A.M. Homes is an American novelist and short story writer whose darkly satirical fiction explores the violence, perversity, and desperation lurking beneath the surface of American suburban life. Her novels include Jack (1989), The End of Alice (1996), Music for Torching (1999), and May We Be Forgiven (2012, Women's Prize for Fiction). Her work is consistently transgressive, disturbing, and precisely controlled.

Past sales0
PeriodContemporary
NationalityAmerican
1. Biography

A short life of the author

A.M. Homes (born 1961) writes fiction that makes most “transgressive” literature look tame. Her novels and stories are set in the apparently stable world of American suburban middle-class life — nice houses, good schools, functional marriages — and they systematically reveal the violence, perversion, and existential despair that the surfaces conceal. She is one of the most consistently provocative American novelists of the past three decades, and her best work achieves a pitch of controlled horror that is genuinely disturbing.

Life and Career

Amy Michael Homes was born in Washington, D.C., and was adopted at birth — a biographical fact that became the subject of her memoir The Mistress’s Daughter (2007). She studied at Sarah Lawrence College and the Iowa Writers’ Workshop and has taught at Columbia University, Yale, and Princeton.

Her first novel, Jack (1989), is narrated by a teenage boy who discovers his father is gay — a subject that was considerably more charged in 1989 than it is now, and Homes handles it with precision and emotional honesty. In a Country of Mothers (1993) explored the relationship between a therapist and a patient who may be the daughter the therapist gave up for adoption.

The End of Alice (1996) is her most notorious novel: narrated by a convicted pedophile and murderer in prison, corresponding with a suburban teenage girl who is conducting her own sexual predation of a twelve-year-old boy. The novel was attacked for being exploitative and defended as a serious exploration of the psychology of predation. It remains deeply unsettling.

Music for Torching (1999) — about a suburban couple who set fire to their own house as a kind of desperate gesture — is her most sustained satire of suburban life. This Book Will Save Your Life (2006) was her warmest novel, a Los Angeles story about a wealthy recluse who reconnects with the world.

May We Be Forgiven (2012) — about a Nixon scholar who inherits his brother’s entire life (house, children, wife) after his brother commits murder in a burst of rage — won the Women’s Prize for Fiction (then the Orange Prize). It is a sprawling, darkly comic, oddly generous novel about American violence, American guilt, and the possibility of redemption through reluctant responsibility.

Her story collections — The Safety of Objects (1990), Things You Should Know (2002), Days of Awe (2018) — contain some of her most concentrated work.

Key Works

  • The Safety of Objects (1990)
  • The End of Alice (1996)
  • Music for Torching (1999)
  • May We Be Forgiven (2012)

Collecting Homes

Jack first edition (Macmillan, 1989) — debut — brings $50–$200. The End of Alice first edition (Scribner, 1996) signed brings $50–$150 — its controversial reputation adds to collecting interest. May We Be Forgiven first edition (Viking, 2012) signed brings $40–$100. Homes signs at readings and events. Her work appeals to a literary collecting audience that values provocative, formally ambitious fiction. First editions of the story collections are undervalued.

Collection entries
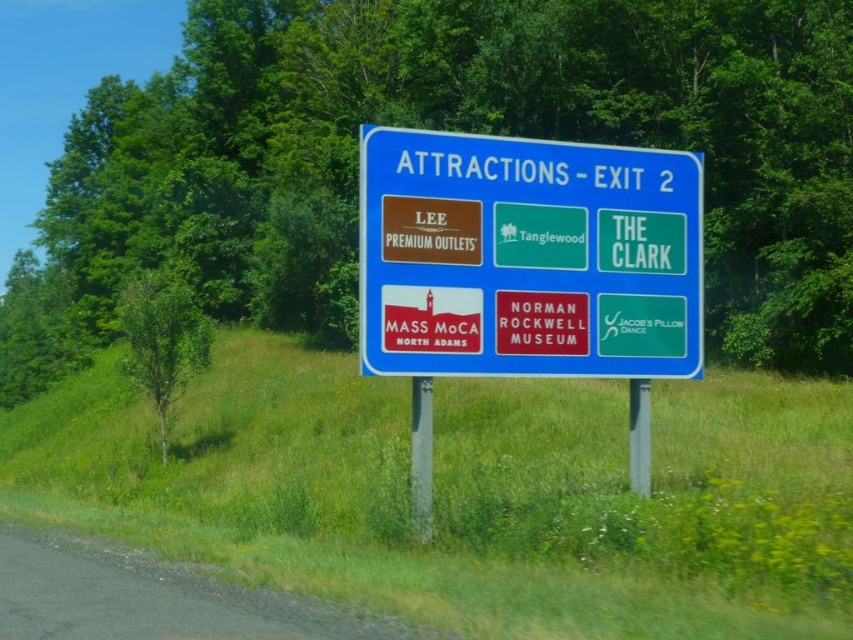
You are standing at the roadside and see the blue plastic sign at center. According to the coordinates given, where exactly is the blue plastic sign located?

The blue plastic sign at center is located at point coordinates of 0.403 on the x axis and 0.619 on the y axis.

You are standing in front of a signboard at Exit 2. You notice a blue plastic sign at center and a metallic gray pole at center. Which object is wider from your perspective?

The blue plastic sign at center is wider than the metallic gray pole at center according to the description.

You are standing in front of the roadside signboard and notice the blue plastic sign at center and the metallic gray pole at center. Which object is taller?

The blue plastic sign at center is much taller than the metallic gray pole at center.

* [EXPLORE THE MATERIAL]
a - From the A.M. Homes profile, quote the passage between "Music for Torching (1999) —" and "with the world.", inclusive.
b - According to the A.M. Homes profile, in what city was Homes born?
You can ignore the items; they aren't needed.

* [ANSWERS PER TASK]
a -
Music for Torching (1999) — about a suburban couple who set fire to their own house as a kind of desperate gesture — is her most sustained satire of suburban life. This Book Will Save Your Life (2006) was her warmest novel, a Los Angeles story about a wealthy recluse who reconnects with the world.

b - Washington, D.C.